■ Prompt
Your answer should be the complete set of entries, transcribed exactly.
--- Material for the task Enclosed Below ---
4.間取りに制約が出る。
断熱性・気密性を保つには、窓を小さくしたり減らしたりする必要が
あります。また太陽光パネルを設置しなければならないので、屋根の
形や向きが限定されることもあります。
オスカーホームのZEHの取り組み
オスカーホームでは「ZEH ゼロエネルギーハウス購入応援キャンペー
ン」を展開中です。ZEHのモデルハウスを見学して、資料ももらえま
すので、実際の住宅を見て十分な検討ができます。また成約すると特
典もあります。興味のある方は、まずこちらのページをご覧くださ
--- End of Enclosed Material for the task ---
■ Output of the task
4.間取りに制約が出る。
断熱性・気密性を保つには、窓を小さくしたり減らしたりする必要が
あります。また太陽光パネルを設置しなければならないので、屋根の
形や向きが限定されることもあります。
オスカーホームのZEHの取り組み
オスカーホームでは「ZEH ゼロエネルギーハウス購入応援キャンペー
ン」を展開中です。ZEHのモデルハウスを見学して、資料ももらえま
すので、実際の住宅を見て十分な検討ができます。また成約すると特
典もあります。興味のある方は、まずこちらのページをご覧くださ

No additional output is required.